A disqualified motorist’s dangerous driving caused him to crash his then girlfriend’s car, leaving her with a fractured arm and him a broken back.
Paul Callaghan took the wheel when the woman became tired on a road trip from Bathgate to Wick.
But as he hurried to make up time he took a wrong turn and lost control on Main Street Lybster, colliding with a parked van and sign and flipping the car onto its roof.
Callaghan, 29, appeared via videolink from custody to admit a charge of causing serious injury by dangerous driving as well as driving while disqualified at Inverness Sheriff Court.
Fiscal depute Pauline Gair told the court that the pair had set off from Bathgate at 7.30pm on May 21 last year to travel to Wick.
She said the woman was driving initially but at some point the accused began to drive.
Girlfriend asked disqualified driver to ‘slow down’
Shortly after midnight Callaghan took a wrong turn off of the A99, into Main Street, Lybster.
“He turned sharply at some speed,” Mrs Gair said, adding: “She asked him to slow down. She saw them head toward a sign and the car crashed.”
The woman managed to crawl free of the overturned car, but Callaghan was unconscious inside.
A witness, who had heard the vehicle “revving and driving at speed” and who “guessed the speed to be well above the speed limit and too fast for the road”, called 999.
The woman was treated at Caithness General Hospital for brusing to her scalp, neck, chest wall, thorax and hip, grazing to her hip and knee and a broken arm.
She broke off her relationship with Callaghan following the incident.
Callaghan was airlifted to Raigmore Hospital where he was found to have fractured vertebrae in his back.
Solicitor Fraser McKinnon, for Callaghan, said his client had “stupidly” agreed to drive after the woman tired having set out for the journey following a week at work.
He said: “Both parties didn’t know the area.

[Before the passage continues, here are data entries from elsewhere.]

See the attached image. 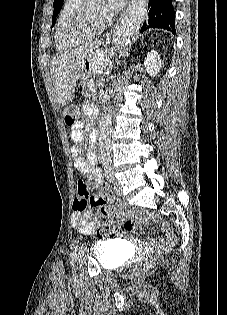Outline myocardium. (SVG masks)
Returning <instances> with one entry per match:
<instances>
[{"label": "myocardium", "mask_w": 227, "mask_h": 315, "mask_svg": "<svg viewBox=\"0 0 227 315\" xmlns=\"http://www.w3.org/2000/svg\"><path fill=\"white\" fill-rule=\"evenodd\" d=\"M88 1L81 0L73 14L69 18L65 33L69 40L79 41L82 38L93 37L106 27V22L94 23L89 19Z\"/></svg>", "instance_id": "myocardium-1"}]
</instances>
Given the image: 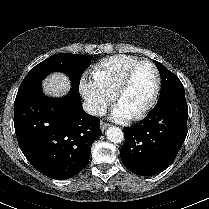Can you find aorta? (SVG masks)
I'll list each match as a JSON object with an SVG mask.
<instances>
[{
	"instance_id": "762f6f07",
	"label": "aorta",
	"mask_w": 209,
	"mask_h": 209,
	"mask_svg": "<svg viewBox=\"0 0 209 209\" xmlns=\"http://www.w3.org/2000/svg\"><path fill=\"white\" fill-rule=\"evenodd\" d=\"M106 136L112 143H121L124 140L123 131L116 126L109 127L106 131Z\"/></svg>"
}]
</instances>
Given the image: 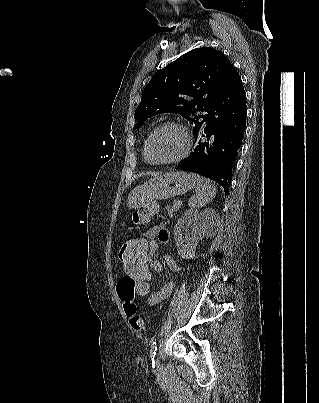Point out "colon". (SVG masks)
<instances>
[{
  "label": "colon",
  "mask_w": 319,
  "mask_h": 403,
  "mask_svg": "<svg viewBox=\"0 0 319 403\" xmlns=\"http://www.w3.org/2000/svg\"><path fill=\"white\" fill-rule=\"evenodd\" d=\"M154 213L156 212L153 204H148L145 210L136 211L132 220L136 224L142 223ZM148 247L146 238H129V242L120 245V269L123 270V276H117L115 280L120 307L125 317H128L130 331L141 336L145 334V327L135 296L151 295V259ZM133 283H135V296L131 289Z\"/></svg>",
  "instance_id": "obj_1"
}]
</instances>
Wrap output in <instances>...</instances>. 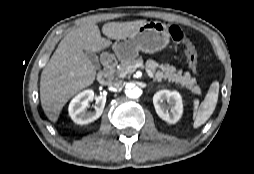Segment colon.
<instances>
[{
    "label": "colon",
    "instance_id": "obj_1",
    "mask_svg": "<svg viewBox=\"0 0 254 174\" xmlns=\"http://www.w3.org/2000/svg\"><path fill=\"white\" fill-rule=\"evenodd\" d=\"M171 39L179 44H182L185 48V53L187 56V61L190 69L193 72H197L198 70V52L191 42V40L185 35L183 30L176 25L170 27L169 30Z\"/></svg>",
    "mask_w": 254,
    "mask_h": 174
}]
</instances>
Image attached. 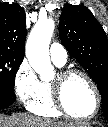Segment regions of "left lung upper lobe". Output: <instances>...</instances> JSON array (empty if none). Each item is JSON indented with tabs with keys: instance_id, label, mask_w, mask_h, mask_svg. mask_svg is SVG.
I'll return each instance as SVG.
<instances>
[{
	"instance_id": "left-lung-upper-lobe-1",
	"label": "left lung upper lobe",
	"mask_w": 108,
	"mask_h": 127,
	"mask_svg": "<svg viewBox=\"0 0 108 127\" xmlns=\"http://www.w3.org/2000/svg\"><path fill=\"white\" fill-rule=\"evenodd\" d=\"M59 34L68 52L97 84L103 114L108 120V40L105 31L87 7L67 4L62 9Z\"/></svg>"
}]
</instances>
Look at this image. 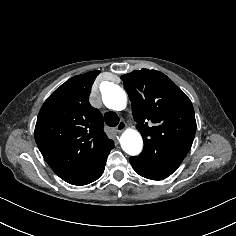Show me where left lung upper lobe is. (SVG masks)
Returning a JSON list of instances; mask_svg holds the SVG:
<instances>
[{"label":"left lung upper lobe","mask_w":236,"mask_h":236,"mask_svg":"<svg viewBox=\"0 0 236 236\" xmlns=\"http://www.w3.org/2000/svg\"><path fill=\"white\" fill-rule=\"evenodd\" d=\"M144 148L139 157L180 165L196 132L190 99L165 74L141 69L121 76Z\"/></svg>","instance_id":"obj_1"}]
</instances>
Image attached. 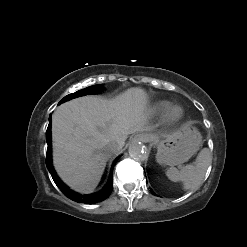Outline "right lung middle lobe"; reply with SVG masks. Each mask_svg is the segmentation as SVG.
Wrapping results in <instances>:
<instances>
[{
  "instance_id": "dd1d6c3e",
  "label": "right lung middle lobe",
  "mask_w": 247,
  "mask_h": 247,
  "mask_svg": "<svg viewBox=\"0 0 247 247\" xmlns=\"http://www.w3.org/2000/svg\"><path fill=\"white\" fill-rule=\"evenodd\" d=\"M102 91V88H101V85H93V86H90V87H87L83 90H79L73 94H69L67 95L66 97H64L60 102H65V101H68L72 98H76V97H79V96H83V95H86V94H94V93H98Z\"/></svg>"
}]
</instances>
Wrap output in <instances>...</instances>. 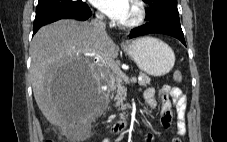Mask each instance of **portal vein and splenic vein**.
I'll use <instances>...</instances> for the list:
<instances>
[{
  "mask_svg": "<svg viewBox=\"0 0 227 142\" xmlns=\"http://www.w3.org/2000/svg\"><path fill=\"white\" fill-rule=\"evenodd\" d=\"M116 74L119 76V78H121L122 80H124V82H126L127 84L135 83L136 82V78L135 77L129 78L126 74H124L121 71H118ZM139 80H141V78H139Z\"/></svg>",
  "mask_w": 227,
  "mask_h": 142,
  "instance_id": "obj_1",
  "label": "portal vein and splenic vein"
}]
</instances>
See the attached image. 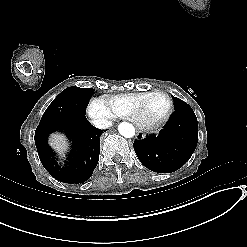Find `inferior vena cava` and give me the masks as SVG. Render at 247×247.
<instances>
[{
	"mask_svg": "<svg viewBox=\"0 0 247 247\" xmlns=\"http://www.w3.org/2000/svg\"><path fill=\"white\" fill-rule=\"evenodd\" d=\"M93 124L98 129H107L112 126V121L107 119H97L94 120Z\"/></svg>",
	"mask_w": 247,
	"mask_h": 247,
	"instance_id": "1",
	"label": "inferior vena cava"
}]
</instances>
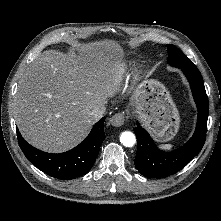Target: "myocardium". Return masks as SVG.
Listing matches in <instances>:
<instances>
[{
	"mask_svg": "<svg viewBox=\"0 0 221 221\" xmlns=\"http://www.w3.org/2000/svg\"><path fill=\"white\" fill-rule=\"evenodd\" d=\"M139 75H140V70H138V71L136 72V77H139Z\"/></svg>",
	"mask_w": 221,
	"mask_h": 221,
	"instance_id": "obj_1",
	"label": "myocardium"
}]
</instances>
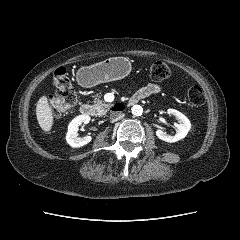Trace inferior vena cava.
Masks as SVG:
<instances>
[{
    "label": "inferior vena cava",
    "instance_id": "inferior-vena-cava-1",
    "mask_svg": "<svg viewBox=\"0 0 240 240\" xmlns=\"http://www.w3.org/2000/svg\"><path fill=\"white\" fill-rule=\"evenodd\" d=\"M124 117L123 113H111L110 119L112 122H116Z\"/></svg>",
    "mask_w": 240,
    "mask_h": 240
}]
</instances>
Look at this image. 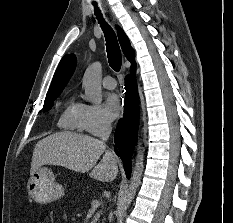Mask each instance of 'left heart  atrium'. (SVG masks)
I'll list each match as a JSON object with an SVG mask.
<instances>
[{
	"label": "left heart atrium",
	"instance_id": "obj_1",
	"mask_svg": "<svg viewBox=\"0 0 233 223\" xmlns=\"http://www.w3.org/2000/svg\"><path fill=\"white\" fill-rule=\"evenodd\" d=\"M121 103L117 96L111 95L106 103V113L110 120L117 119L121 114Z\"/></svg>",
	"mask_w": 233,
	"mask_h": 223
}]
</instances>
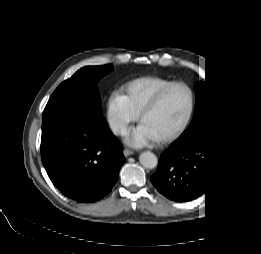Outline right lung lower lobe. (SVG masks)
Here are the masks:
<instances>
[{
    "mask_svg": "<svg viewBox=\"0 0 261 254\" xmlns=\"http://www.w3.org/2000/svg\"><path fill=\"white\" fill-rule=\"evenodd\" d=\"M122 149L105 120L75 107L45 108L42 163L67 197L78 202L103 198L115 185L125 161Z\"/></svg>",
    "mask_w": 261,
    "mask_h": 254,
    "instance_id": "98d812e1",
    "label": "right lung lower lobe"
}]
</instances>
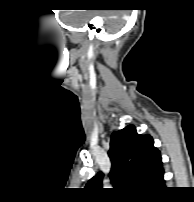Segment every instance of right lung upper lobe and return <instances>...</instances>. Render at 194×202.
I'll return each instance as SVG.
<instances>
[{
  "label": "right lung upper lobe",
  "mask_w": 194,
  "mask_h": 202,
  "mask_svg": "<svg viewBox=\"0 0 194 202\" xmlns=\"http://www.w3.org/2000/svg\"><path fill=\"white\" fill-rule=\"evenodd\" d=\"M108 155L112 163L109 178L117 189L150 195L165 187L160 151L150 135L138 134L133 125L112 134ZM103 176L99 172L87 186L102 189Z\"/></svg>",
  "instance_id": "cb5924a9"
}]
</instances>
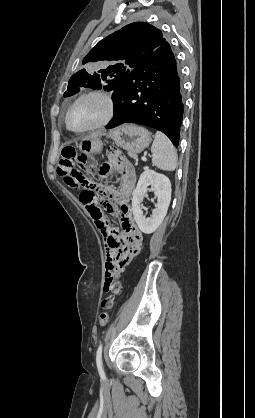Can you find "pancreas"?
<instances>
[{
  "instance_id": "pancreas-1",
  "label": "pancreas",
  "mask_w": 255,
  "mask_h": 418,
  "mask_svg": "<svg viewBox=\"0 0 255 418\" xmlns=\"http://www.w3.org/2000/svg\"><path fill=\"white\" fill-rule=\"evenodd\" d=\"M128 155H129L130 157H132V158H134V159H136V160H137V156H136L135 154H133V153H129V152H128Z\"/></svg>"
}]
</instances>
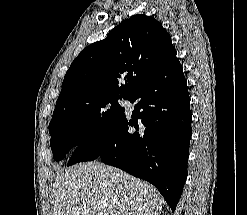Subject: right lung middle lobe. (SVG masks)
Instances as JSON below:
<instances>
[{
	"mask_svg": "<svg viewBox=\"0 0 247 215\" xmlns=\"http://www.w3.org/2000/svg\"><path fill=\"white\" fill-rule=\"evenodd\" d=\"M126 95L105 94L79 100L61 107L53 113L49 124L50 146L56 161L64 157L81 142L103 131L123 112L118 99Z\"/></svg>",
	"mask_w": 247,
	"mask_h": 215,
	"instance_id": "right-lung-middle-lobe-1",
	"label": "right lung middle lobe"
}]
</instances>
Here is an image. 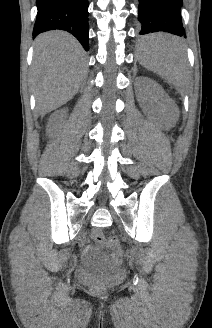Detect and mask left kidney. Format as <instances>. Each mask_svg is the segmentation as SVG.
<instances>
[{"instance_id": "5707ae66", "label": "left kidney", "mask_w": 212, "mask_h": 328, "mask_svg": "<svg viewBox=\"0 0 212 328\" xmlns=\"http://www.w3.org/2000/svg\"><path fill=\"white\" fill-rule=\"evenodd\" d=\"M136 94L145 113L149 112L147 105L149 96L158 101L162 111L161 123L164 128L169 129L176 123L179 117L178 107L155 81L148 78H139L136 84Z\"/></svg>"}]
</instances>
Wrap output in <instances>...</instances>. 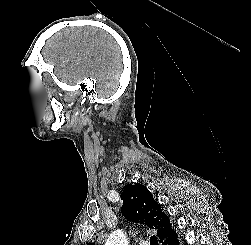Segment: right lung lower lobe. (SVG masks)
<instances>
[{"label": "right lung lower lobe", "mask_w": 251, "mask_h": 245, "mask_svg": "<svg viewBox=\"0 0 251 245\" xmlns=\"http://www.w3.org/2000/svg\"><path fill=\"white\" fill-rule=\"evenodd\" d=\"M161 243L162 245H179L175 231H173L172 234L165 238Z\"/></svg>", "instance_id": "1"}]
</instances>
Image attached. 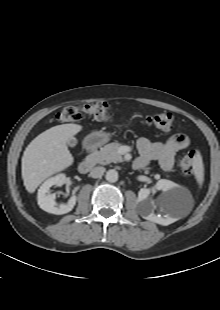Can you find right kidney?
I'll list each match as a JSON object with an SVG mask.
<instances>
[{"instance_id": "1", "label": "right kidney", "mask_w": 220, "mask_h": 310, "mask_svg": "<svg viewBox=\"0 0 220 310\" xmlns=\"http://www.w3.org/2000/svg\"><path fill=\"white\" fill-rule=\"evenodd\" d=\"M66 176L65 174H58L54 177H51L47 179L39 188L38 190V205L41 209L48 213L56 214V215H62L70 212L75 204L77 197L73 195L67 204H61L59 206H56L55 202V195L50 194L49 189L53 185L56 186H62L65 183Z\"/></svg>"}]
</instances>
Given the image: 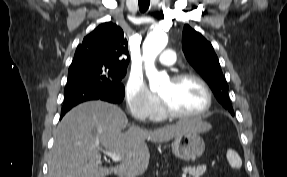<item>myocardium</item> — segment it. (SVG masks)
Here are the masks:
<instances>
[{
    "instance_id": "obj_1",
    "label": "myocardium",
    "mask_w": 287,
    "mask_h": 177,
    "mask_svg": "<svg viewBox=\"0 0 287 177\" xmlns=\"http://www.w3.org/2000/svg\"><path fill=\"white\" fill-rule=\"evenodd\" d=\"M171 80L174 83H180L186 80L195 81L203 89L205 96H206V103L200 112L194 113V114H185V113H179V112L174 111L169 106V104L162 97L159 96L161 108L166 117L174 118V119H196V118L203 117L210 111L213 105V95H212V91L210 87L208 86V84L205 82L204 79H202L200 76L193 74V73H179L175 75L174 77H172Z\"/></svg>"
}]
</instances>
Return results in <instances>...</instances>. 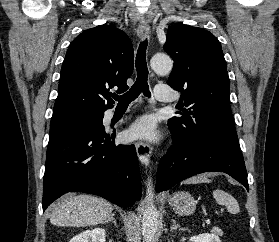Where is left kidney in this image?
Returning a JSON list of instances; mask_svg holds the SVG:
<instances>
[{
	"instance_id": "left-kidney-1",
	"label": "left kidney",
	"mask_w": 279,
	"mask_h": 242,
	"mask_svg": "<svg viewBox=\"0 0 279 242\" xmlns=\"http://www.w3.org/2000/svg\"><path fill=\"white\" fill-rule=\"evenodd\" d=\"M191 242H221L219 237L213 233H204L190 238Z\"/></svg>"
}]
</instances>
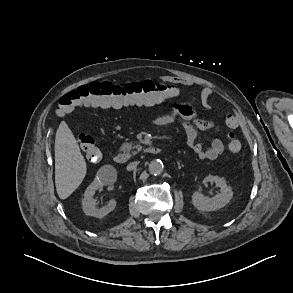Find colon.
<instances>
[{"label": "colon", "instance_id": "1", "mask_svg": "<svg viewBox=\"0 0 293 293\" xmlns=\"http://www.w3.org/2000/svg\"><path fill=\"white\" fill-rule=\"evenodd\" d=\"M177 95L176 87L151 80L124 85L94 81L62 96L56 107V114L62 116L86 106L119 108L142 101H162ZM238 126V118L229 114L226 117V127L229 130L227 149L232 154H238L241 150V144L232 132ZM78 143L88 161L96 163L101 159V151L92 136L80 133Z\"/></svg>", "mask_w": 293, "mask_h": 293}]
</instances>
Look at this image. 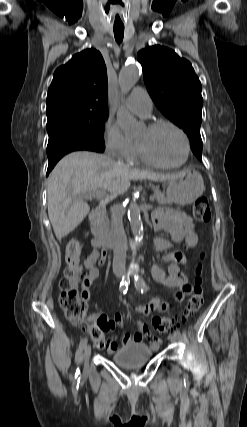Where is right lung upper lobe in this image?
Returning <instances> with one entry per match:
<instances>
[{
	"mask_svg": "<svg viewBox=\"0 0 247 427\" xmlns=\"http://www.w3.org/2000/svg\"><path fill=\"white\" fill-rule=\"evenodd\" d=\"M67 107H107V71L100 52L87 49L60 66L47 95V114Z\"/></svg>",
	"mask_w": 247,
	"mask_h": 427,
	"instance_id": "obj_1",
	"label": "right lung upper lobe"
}]
</instances>
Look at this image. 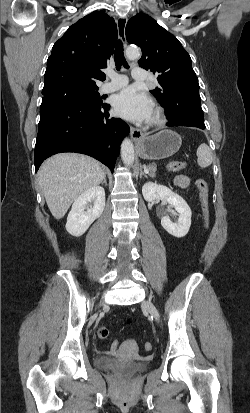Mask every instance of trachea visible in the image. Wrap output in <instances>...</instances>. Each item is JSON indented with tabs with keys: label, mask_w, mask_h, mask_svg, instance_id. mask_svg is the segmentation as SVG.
<instances>
[{
	"label": "trachea",
	"mask_w": 250,
	"mask_h": 413,
	"mask_svg": "<svg viewBox=\"0 0 250 413\" xmlns=\"http://www.w3.org/2000/svg\"><path fill=\"white\" fill-rule=\"evenodd\" d=\"M114 59H115V65H116L117 70H120L121 66H124L125 68H129L128 63L124 57L123 43L121 40H118L116 44L115 52H114Z\"/></svg>",
	"instance_id": "trachea-1"
}]
</instances>
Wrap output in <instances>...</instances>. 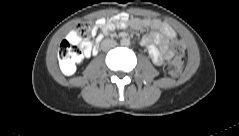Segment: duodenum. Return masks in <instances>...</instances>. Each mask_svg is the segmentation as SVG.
<instances>
[{
    "mask_svg": "<svg viewBox=\"0 0 239 136\" xmlns=\"http://www.w3.org/2000/svg\"><path fill=\"white\" fill-rule=\"evenodd\" d=\"M100 38L98 39V41H97V44L93 47V53L95 54V53H97V51H98V45H99V42H100Z\"/></svg>",
    "mask_w": 239,
    "mask_h": 136,
    "instance_id": "1",
    "label": "duodenum"
}]
</instances>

They got lost and the hour was getting late.
“Mr Callaghan tried to make up time and that was reflected in his driving. Despite his abject stupidity, he was actually incredibly fortunate neither he nor [the passenger] suffered more serious injuries.”
Second dangerous driving conviction
Mr McKinnon said Callaghan, who has a previous conviction for dangerous driving in 2016, had little recollection of the incident but that the seriousness of his injuries had come as a “real fright to him.”
Sheriff Sara Matheson sentenced Callaghan, a prisoner who has already served 351 days on remand, to 22 months in jail backdated to May 31 last year.
She also banned him from the roads for five years and told him: “You have learnt once again that a motor vehicle can be a deadly weapon.
“It is only good luck that you didn’t kill someone.”